Overall, private school students tend to do markedly better on standardized tests. But the reason, this study suggests, may be that they draw students from wealthier and more educated families, rather than because they're better at bolstering student achievement.
One study is unlikely to settle a long-simmering debate over the merits of public versus private education. But its authors say they hope it will give pause to a current trend in education reform: privatization.
From tax-dollar financed vouchers for private schools to a drive to put public schools in private hands, market-style reforms are all the buzz in education.
Competition, the reasoning goes, is healthy for schools. Those that must produce results to survive have to be better than those that don't face such pressure.
But these findings "really call into question the assumption of some of the more prominent reform efforts," says Christopher Lubienski, an education professor at the University of Illinois at Urbana-Champaign, who wrote the study with his wife Sarah Theule Lubienski, also an education professor at the university.
In particular, says Mr. Lubienski, it challenges the assumption that "the private-school model is better and more effective, and can achieve superior results.
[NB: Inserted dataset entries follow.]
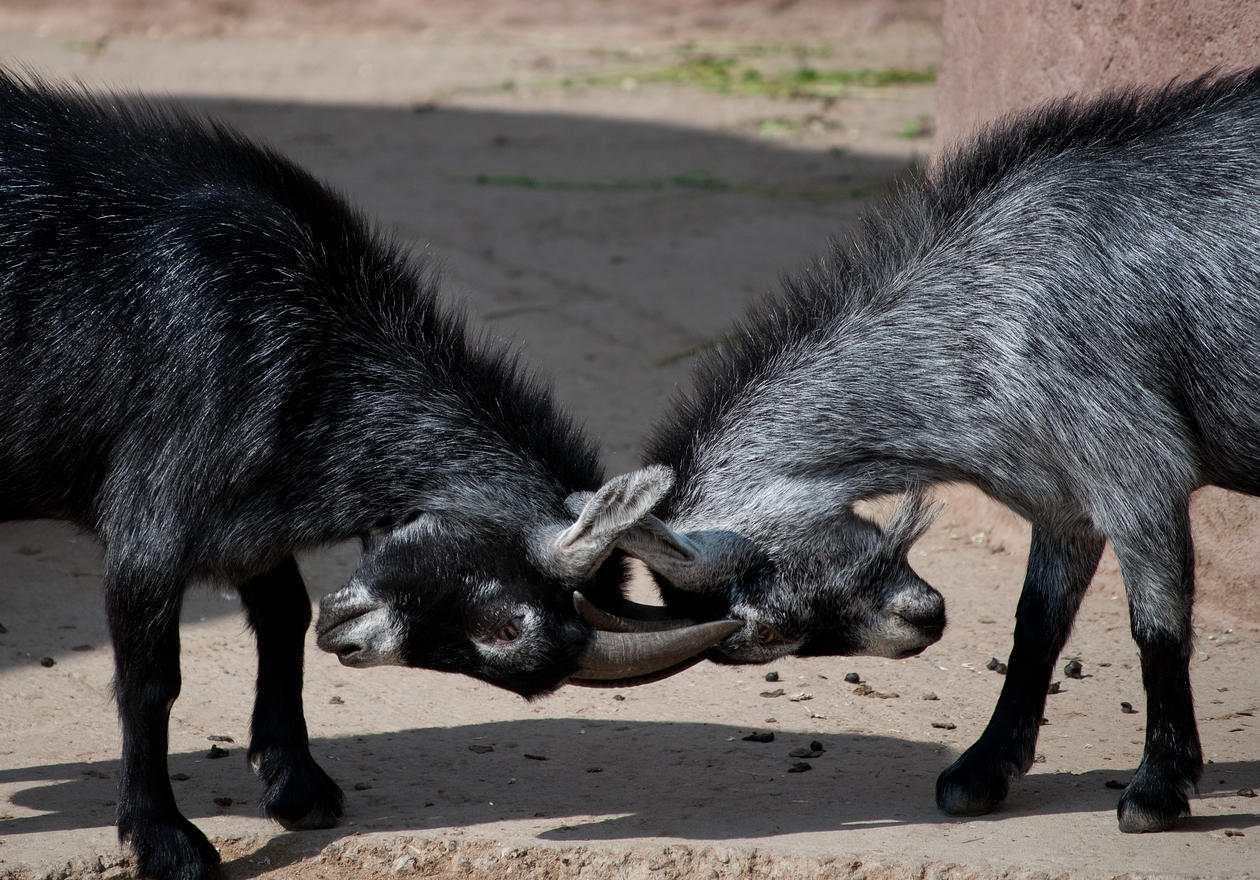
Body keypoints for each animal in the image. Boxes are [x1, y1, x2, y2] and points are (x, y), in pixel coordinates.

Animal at [0, 70, 730, 877]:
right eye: (509, 626)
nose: (352, 642)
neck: (311, 350)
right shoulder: (152, 518)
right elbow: (152, 679)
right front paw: (165, 839)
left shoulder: (248, 518)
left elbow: (283, 613)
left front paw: (297, 783)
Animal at [627, 71, 1260, 832]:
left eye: (773, 631)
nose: (918, 628)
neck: (987, 312)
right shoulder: (1064, 500)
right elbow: (1036, 623)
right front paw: (983, 771)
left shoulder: (1137, 470)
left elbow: (1158, 625)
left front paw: (1158, 789)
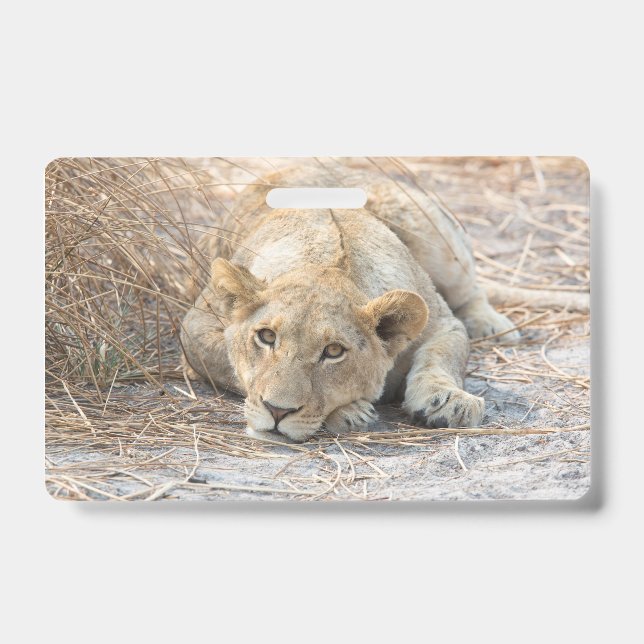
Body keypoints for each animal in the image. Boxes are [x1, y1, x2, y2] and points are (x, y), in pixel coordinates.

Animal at [180, 166, 520, 442]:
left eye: (333, 351)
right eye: (266, 336)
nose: (276, 411)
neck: (329, 262)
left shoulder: (443, 323)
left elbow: (442, 356)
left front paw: (450, 401)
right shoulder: (195, 327)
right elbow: (228, 365)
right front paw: (350, 412)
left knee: (470, 289)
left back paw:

It really undercuts a lot of those choice-based reforms."
There are some of us that could have told you from the get go that wealth and social class is a predictor of success in school. So it does follow that private schools would do better, so this is encouraging news. And while we are talking about private schools..
It appears that Edison Schools are in trouble in Philadelphia. (Thanks to Education on the Brink for this one.)
Edison Schools Inc., and the Chester Community Charter School, which educate most of the district's students, have both been cited for testing irregularities that raise questions about claims of improved achievement.
Edison yesterday fired Jayne Gibbs, the principal of Parry Middle School in Chester Upland who was accused by students of giving them answers during state testing last month. The company also said it would ask the state and district to investigate exemplary test results at Showalter Middle School when Gibbs was principal there in 2003 and 2004.
This is a now familiar way of raising test scores. I believe that what it shows is that raising scores and teaching kids is difficult. There are no short cuts. It is exactly for this reason that we cannot leave the education of our children to for profit operations. The main difference between for profit and public education is that the goal of dedicated public schools and school boards is educating kids. The goal of for profit education companies is making a profit. How long are we going to go down this wrong rode of privatizing education before we really focus on changing our public schools?